What this task involves. For each statement below, say yes or no to whether it agrees with the passage on Game Change, and quote the passage's deciding words. (a) The flop sweat on the book's pages came from its authors. (b) The passage compares the backstabbing to the court of a Borgia pope. (c) The phrase about 100 political consultants in a barrel is adapted from Dan Jenkins.

At
Esquire, Charlie Pierce reviews
Game Change, the movie based on the book based on the true-story nightmare of
that thing we all lived through just a few short years ago:
When John Heilemann, and the utterly inexcusable Mark Halperin, published Game Change, their gossipy account of the campaign four years ago, almost every page fairly dripped with flop sweat. Not from the authors, but from the dozens of professional political types, anonymous and not, who saw in the book a chance to rehabilitate their own reputations from the fools, thieves, and mountebanks for whom they'd worked. (And who, it should never be forgotten, they spent two years trying to foist on the rest of us as national leaders.) There was backstabbing befitting the court of a Borgia pope. There was resumé-polishing and brown-nosing that would have embarrassed the Haskell family down four generations. (The most distasteful was the unpardonable slandering of Elizabeth Edwards, something that the authors won't live down for a while, either.) Generally, you'd have to wait until the Ides of March to watch a group of people sell out their boss that badly. To barber a phrase from the great Dan Jenkins, the book was further proof, as if we needed any, that, if you put 100 political consultants in a barrel and rolled it down a hill, there'd always be a son of a bitch on top.

Records shown.

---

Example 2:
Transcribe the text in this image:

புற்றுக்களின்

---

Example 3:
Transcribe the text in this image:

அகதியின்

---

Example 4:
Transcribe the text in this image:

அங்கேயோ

* * *

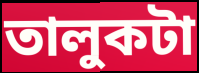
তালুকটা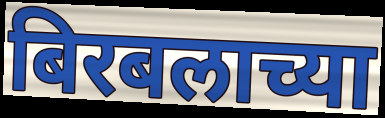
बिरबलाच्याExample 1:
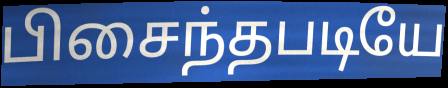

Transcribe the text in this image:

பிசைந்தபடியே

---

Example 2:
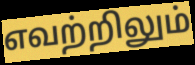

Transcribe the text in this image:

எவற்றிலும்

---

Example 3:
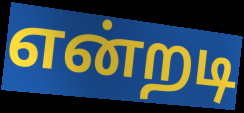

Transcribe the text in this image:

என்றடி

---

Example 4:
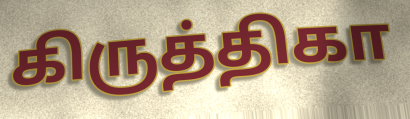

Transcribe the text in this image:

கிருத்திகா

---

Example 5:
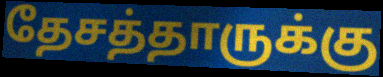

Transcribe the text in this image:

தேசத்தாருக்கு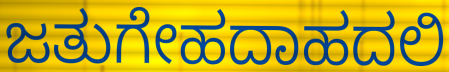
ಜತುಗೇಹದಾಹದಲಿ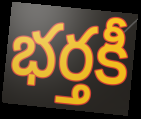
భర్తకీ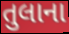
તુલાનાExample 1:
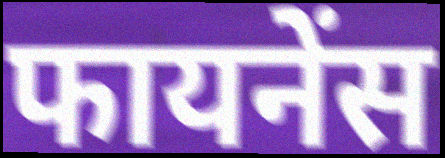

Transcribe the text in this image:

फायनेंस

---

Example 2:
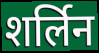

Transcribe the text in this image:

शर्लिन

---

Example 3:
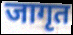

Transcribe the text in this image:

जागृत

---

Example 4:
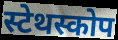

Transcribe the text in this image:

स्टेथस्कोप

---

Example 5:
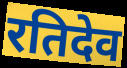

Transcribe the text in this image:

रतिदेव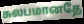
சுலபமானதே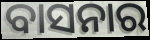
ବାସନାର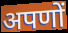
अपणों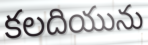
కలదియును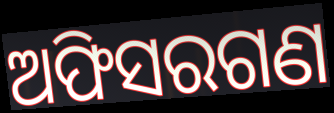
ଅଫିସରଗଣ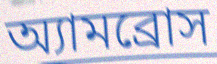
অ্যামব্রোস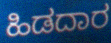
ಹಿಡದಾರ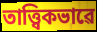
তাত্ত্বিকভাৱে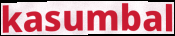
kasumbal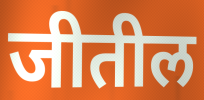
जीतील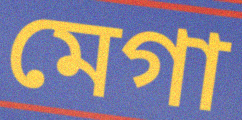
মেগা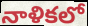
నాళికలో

* * *

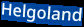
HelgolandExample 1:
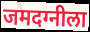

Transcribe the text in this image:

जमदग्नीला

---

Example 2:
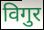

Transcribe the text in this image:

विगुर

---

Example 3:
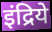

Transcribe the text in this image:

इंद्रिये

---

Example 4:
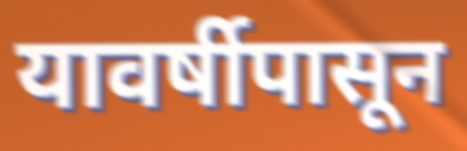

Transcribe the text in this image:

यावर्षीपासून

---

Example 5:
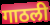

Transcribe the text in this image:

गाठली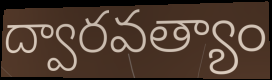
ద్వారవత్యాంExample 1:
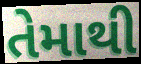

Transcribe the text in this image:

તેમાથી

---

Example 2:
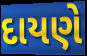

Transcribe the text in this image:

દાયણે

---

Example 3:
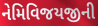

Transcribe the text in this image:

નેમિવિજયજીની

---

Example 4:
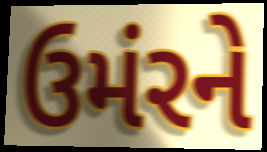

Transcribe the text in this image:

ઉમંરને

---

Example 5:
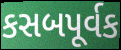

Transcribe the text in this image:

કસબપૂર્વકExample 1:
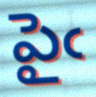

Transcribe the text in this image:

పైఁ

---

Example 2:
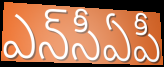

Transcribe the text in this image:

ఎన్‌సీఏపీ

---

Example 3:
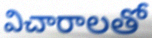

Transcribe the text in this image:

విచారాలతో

Solution for this exercise.
(a) No: "Not from the authors, but from the dozens of professional political types, anonymous and not"
(b) Yes: "There was backstabbing befitting the court of a Borgia pope."
(c) Yes: "To barber a phrase from the great Dan Jenkins"